--- Entries supplied ---
-=-=-

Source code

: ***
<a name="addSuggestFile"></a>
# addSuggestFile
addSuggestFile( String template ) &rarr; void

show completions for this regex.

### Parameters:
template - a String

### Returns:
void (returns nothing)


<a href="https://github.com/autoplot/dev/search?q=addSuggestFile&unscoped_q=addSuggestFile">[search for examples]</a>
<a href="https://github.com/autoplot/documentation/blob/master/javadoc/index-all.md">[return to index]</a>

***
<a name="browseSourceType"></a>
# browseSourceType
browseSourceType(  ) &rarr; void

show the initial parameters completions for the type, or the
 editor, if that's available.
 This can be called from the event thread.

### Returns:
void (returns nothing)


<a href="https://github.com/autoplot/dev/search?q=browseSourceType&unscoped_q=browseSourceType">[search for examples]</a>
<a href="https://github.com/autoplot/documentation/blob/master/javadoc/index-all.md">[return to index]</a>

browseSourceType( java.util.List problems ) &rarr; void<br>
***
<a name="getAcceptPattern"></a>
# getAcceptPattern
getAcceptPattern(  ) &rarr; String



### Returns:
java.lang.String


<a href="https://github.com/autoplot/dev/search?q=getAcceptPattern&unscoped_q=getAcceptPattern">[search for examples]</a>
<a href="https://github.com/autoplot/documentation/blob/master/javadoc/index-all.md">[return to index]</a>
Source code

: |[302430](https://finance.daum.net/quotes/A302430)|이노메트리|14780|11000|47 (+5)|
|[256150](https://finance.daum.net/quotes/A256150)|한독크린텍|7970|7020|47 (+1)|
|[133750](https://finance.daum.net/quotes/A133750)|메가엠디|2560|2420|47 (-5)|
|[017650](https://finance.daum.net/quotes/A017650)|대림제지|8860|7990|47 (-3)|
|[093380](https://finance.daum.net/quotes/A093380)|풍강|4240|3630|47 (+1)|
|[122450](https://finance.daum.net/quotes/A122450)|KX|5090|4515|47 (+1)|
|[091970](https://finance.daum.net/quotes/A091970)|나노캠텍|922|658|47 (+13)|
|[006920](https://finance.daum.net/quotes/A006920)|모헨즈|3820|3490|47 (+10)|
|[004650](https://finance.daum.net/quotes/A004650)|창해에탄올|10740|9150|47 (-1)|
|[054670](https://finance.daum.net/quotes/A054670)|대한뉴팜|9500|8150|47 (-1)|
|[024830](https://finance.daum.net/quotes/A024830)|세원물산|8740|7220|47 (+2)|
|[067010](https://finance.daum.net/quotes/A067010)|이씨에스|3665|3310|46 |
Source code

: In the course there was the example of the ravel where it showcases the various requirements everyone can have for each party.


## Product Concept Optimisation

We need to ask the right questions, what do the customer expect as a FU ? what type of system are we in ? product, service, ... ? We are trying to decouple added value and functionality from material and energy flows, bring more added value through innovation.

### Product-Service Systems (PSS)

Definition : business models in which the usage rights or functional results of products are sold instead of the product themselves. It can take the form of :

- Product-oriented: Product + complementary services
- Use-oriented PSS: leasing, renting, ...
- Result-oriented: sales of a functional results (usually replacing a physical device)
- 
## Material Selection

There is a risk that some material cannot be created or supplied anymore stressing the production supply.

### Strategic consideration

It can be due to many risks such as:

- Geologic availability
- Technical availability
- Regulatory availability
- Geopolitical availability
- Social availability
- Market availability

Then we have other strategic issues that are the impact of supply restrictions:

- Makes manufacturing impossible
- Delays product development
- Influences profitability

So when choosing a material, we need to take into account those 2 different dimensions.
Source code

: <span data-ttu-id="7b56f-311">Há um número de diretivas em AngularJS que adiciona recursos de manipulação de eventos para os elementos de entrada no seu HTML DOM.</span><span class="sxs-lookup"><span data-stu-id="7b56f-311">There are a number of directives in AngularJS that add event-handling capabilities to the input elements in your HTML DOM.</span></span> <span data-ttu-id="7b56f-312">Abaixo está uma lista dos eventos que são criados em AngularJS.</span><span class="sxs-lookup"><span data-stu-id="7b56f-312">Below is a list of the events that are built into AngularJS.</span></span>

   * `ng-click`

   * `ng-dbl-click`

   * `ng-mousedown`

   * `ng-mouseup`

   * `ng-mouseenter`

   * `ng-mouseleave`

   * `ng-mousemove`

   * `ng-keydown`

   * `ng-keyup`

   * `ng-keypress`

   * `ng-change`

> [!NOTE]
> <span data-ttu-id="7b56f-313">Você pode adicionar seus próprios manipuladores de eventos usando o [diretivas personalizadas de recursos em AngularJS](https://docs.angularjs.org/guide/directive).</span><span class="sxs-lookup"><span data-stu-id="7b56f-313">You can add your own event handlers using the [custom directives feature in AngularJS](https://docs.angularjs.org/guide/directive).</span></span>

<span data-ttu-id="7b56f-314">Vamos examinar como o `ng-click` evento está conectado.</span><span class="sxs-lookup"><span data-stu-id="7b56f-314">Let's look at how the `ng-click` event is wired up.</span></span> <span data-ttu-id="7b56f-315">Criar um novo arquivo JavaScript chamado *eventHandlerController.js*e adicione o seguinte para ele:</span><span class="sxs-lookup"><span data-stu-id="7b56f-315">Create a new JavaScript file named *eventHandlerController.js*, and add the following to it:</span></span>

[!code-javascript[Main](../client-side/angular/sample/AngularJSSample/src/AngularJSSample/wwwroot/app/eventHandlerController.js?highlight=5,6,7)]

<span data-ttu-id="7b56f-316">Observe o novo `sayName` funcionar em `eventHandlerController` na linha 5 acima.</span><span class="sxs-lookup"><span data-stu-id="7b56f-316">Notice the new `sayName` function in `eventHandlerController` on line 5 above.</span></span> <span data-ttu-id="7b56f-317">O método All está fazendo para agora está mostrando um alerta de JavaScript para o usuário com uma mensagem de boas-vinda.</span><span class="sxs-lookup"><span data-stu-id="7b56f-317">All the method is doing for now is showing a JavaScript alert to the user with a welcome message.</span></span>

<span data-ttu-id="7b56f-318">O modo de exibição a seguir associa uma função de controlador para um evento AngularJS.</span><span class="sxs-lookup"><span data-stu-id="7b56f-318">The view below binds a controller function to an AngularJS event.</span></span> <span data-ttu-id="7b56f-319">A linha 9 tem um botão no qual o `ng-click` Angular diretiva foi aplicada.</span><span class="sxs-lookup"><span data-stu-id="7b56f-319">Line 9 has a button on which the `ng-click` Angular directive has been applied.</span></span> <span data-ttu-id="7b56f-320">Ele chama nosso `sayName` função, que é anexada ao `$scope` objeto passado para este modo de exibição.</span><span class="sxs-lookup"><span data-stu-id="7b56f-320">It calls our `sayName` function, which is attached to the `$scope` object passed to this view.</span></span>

-=-=-

--- Required work ---
List each line in the listing that contains the string "search".

--- Exercise output ---
<a href="https://github.com/autoplot/dev/search?q=addSuggestFile&unscoped_q=addSuggestFile">[search for examples]</a>
<a href="https://github.com/autoplot/dev/search?q=browseSourceType&unscoped_q=browseSourceType">[search for examples]</a>
<a href="https://github.com/autoplot/dev/search?q=getAcceptPattern&unscoped_q=getAcceptPattern">[search for examples]</a>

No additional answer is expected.